Is Joe Buck ready to step away from baseball broadcasting?

The 2019 World Series may be Joe Buck's swan song from baseball broadcasting. (Getty Images)
The 2019 World Series may be Joe Buck’s swan song from baseball broadcasting. (Getty Images)

We may be nearing the end of an era in baseball broadcasting.

Joe Buck, the lead play-by-play voice for Fox Sports who has called 19 World Series since 1996, says he’s considering leaving his baseball responsibilities behind once his current contract expires.

Buck first hinted at the life-altering decision during a podcast interview with Brad Straubinger on Dec. 7. He expanded on his comments this past Tuesday during a Q&A session with 590 The Fan’s Tim McKiernan, essentially confirming that he’s prepared to walk away from his baseball gig following the 2019 World Series.

“Yeah, I think I — I love it — but I’ve been doing it for a long time and I feel like somebody else should do it.
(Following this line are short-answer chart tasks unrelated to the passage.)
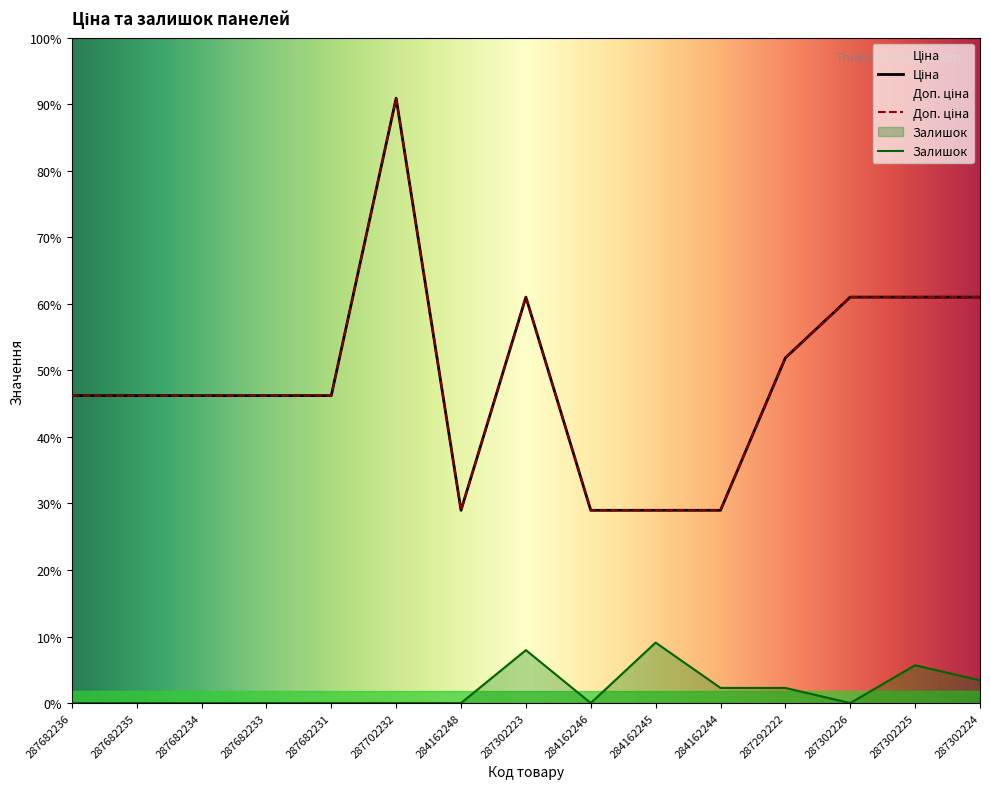

Which category has the lowest value in the Доп. ціна series?

284162248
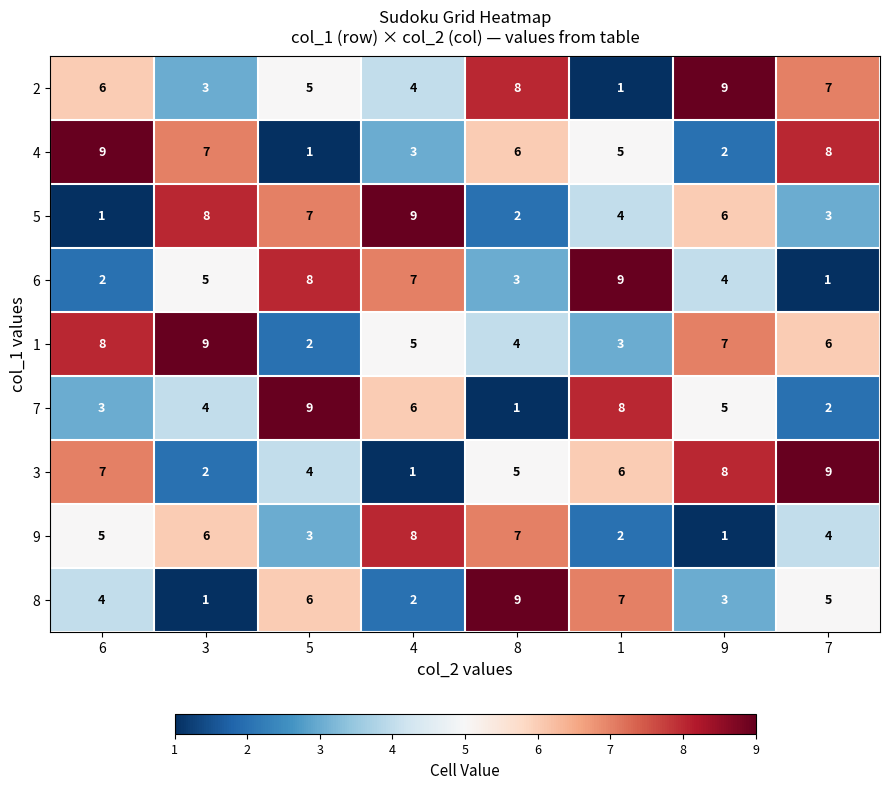

Is it true that 8 equals 1 at 4?

False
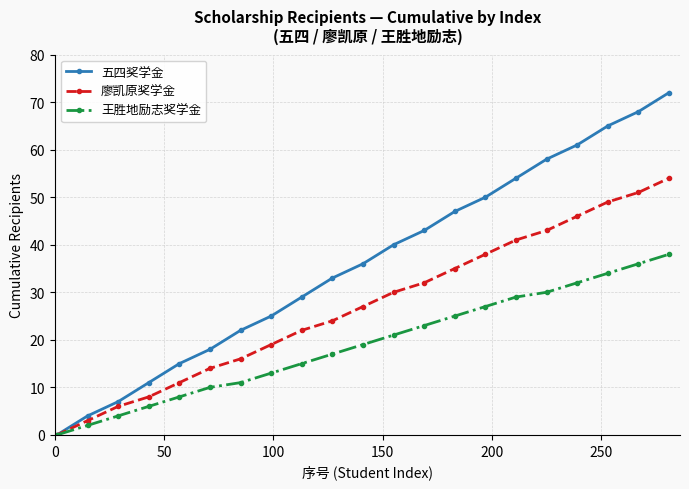

How many lines are shown in the chart?

3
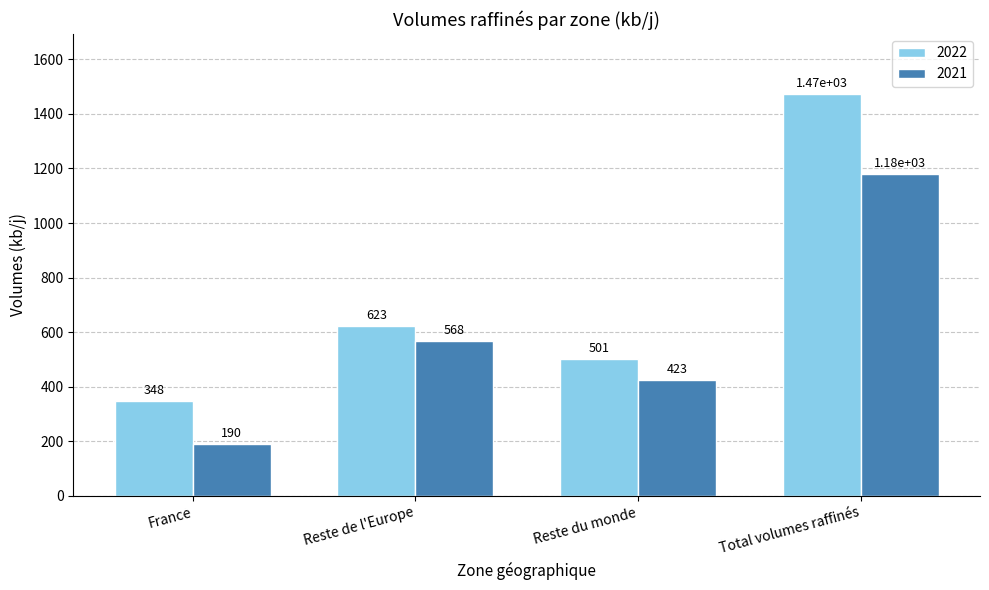

What is the spread (max minus min) of values at Reste de l'Europe?

55.0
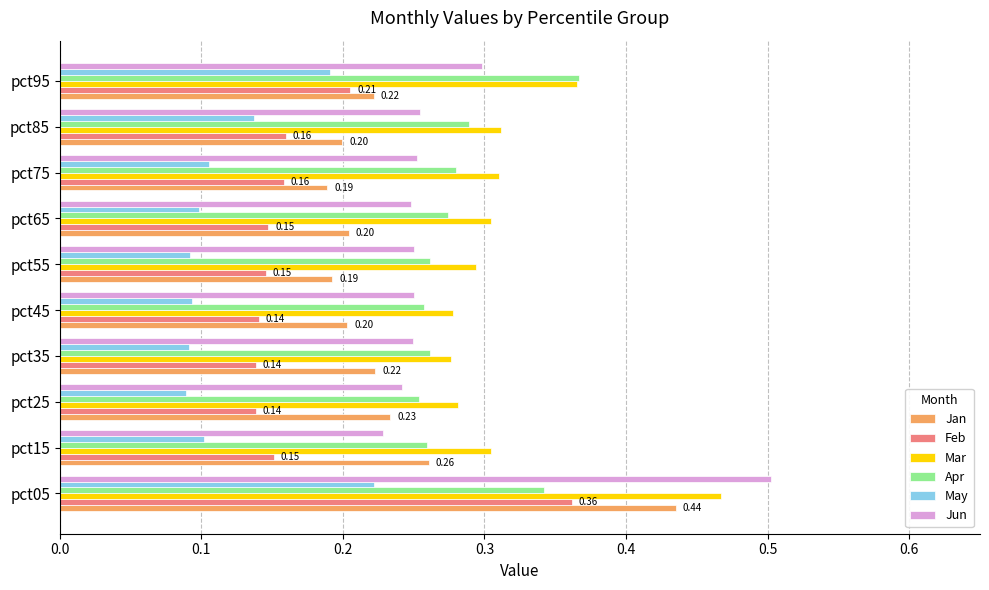

Which series has the widest spread of values?

Jun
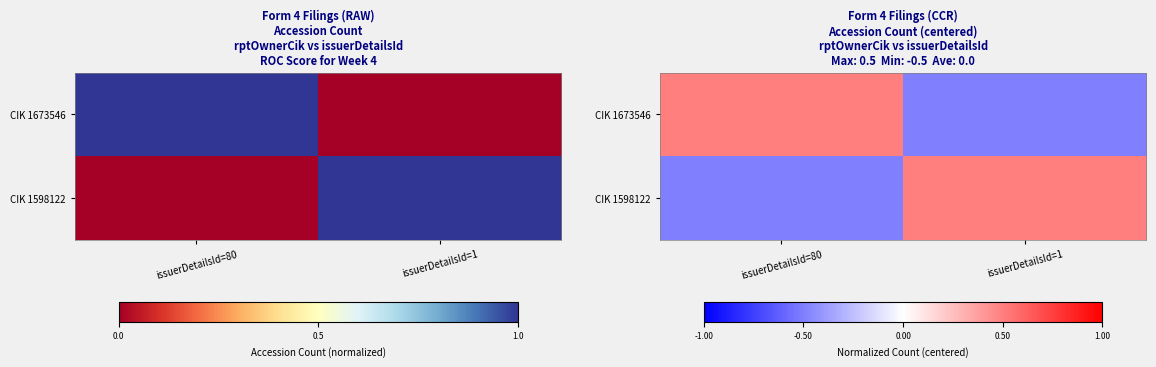

Which series has the largest total across all categories?

CIK 1673546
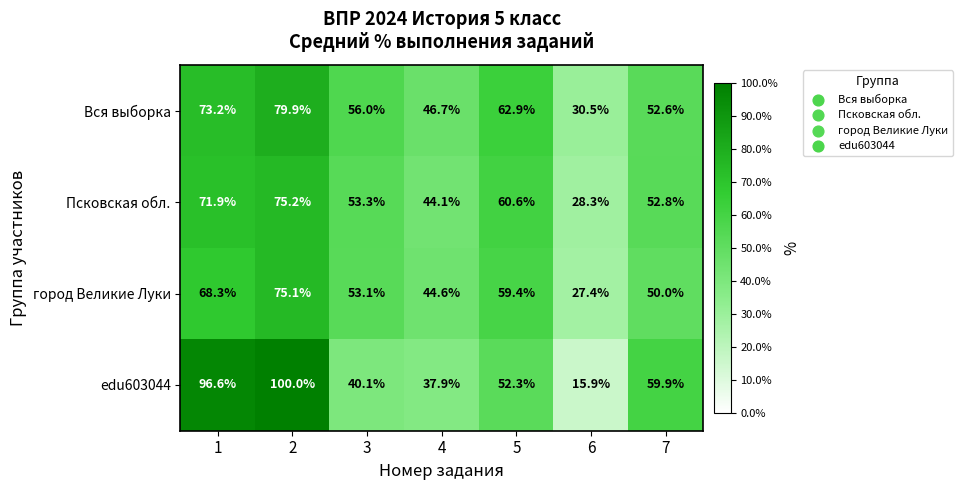

What is the difference between the maximum and minimum values in the Вся выборка series?

49.4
I’ve done enough. I’m signed for three more World Series, and that’ll be 22 — which is stupid to even think about. If somebody said right now, before I walk outta here, you’re done, I’ve had the greatest career miles beyond anything I could have ever dreamed.

But I would like to get some of my time back and be at home, be in St. Louis, be with my wife and watch my kids, even though they’re 20 and 17, and doing their own thing. I’ve been gone a lot this year, and I’m not crying about it. I love it. But I need to take stuff out.”

Buck’s revelation will likely draw mixed responses from fans and overwhelming disappointment from those who worked closely with him. After all, you don’t just cover 19 World Series without having the respect of your peers and co-workers. He’s been a valuable part of the Fox team and a true workhorse covering MLB, the NFL and a select number of golf tournaments each year.

It’s unknown if Buck would continue in a limited capacity or perhaps focus more on his NFL duties. Fox might have some say in that as well after leaning on him (and no doubt paying him) as a multi-purpose broadcaster.

In baseball circles, Buck has been routinely criticized for his laid-back style, which many fans interpret as lack of passion for the product. Who knows, perhaps there’s some validity to that. Or maybe it’s just the easiest shot to take at a guy who has undeniably put the work in. Constant criticism is par for the course given the position he’s held for two decades. Especially when his father, Jack Buck, was a Hall of Fame broadcaster. There’s no way around those comparisons or the stigma that perhaps his name trumped his talent.

Everyone has their opinions. None will be changed by his decision or what’s written between now and that moment.

What seems clear though is the traveling, preparing, making appearances, granting interviews and being the face of a brand, on top of actually calling games, is taking a toll. We only see and hear Joe Buck for three hours a week. Some weeks, his family might see him less than that. It’s a heavy workload that he wants no sympathy for handling, and it would be commendable if he lessened those duties or walked away at a relatively young age (he’ll turn 50 in 2019) to make that family a priority.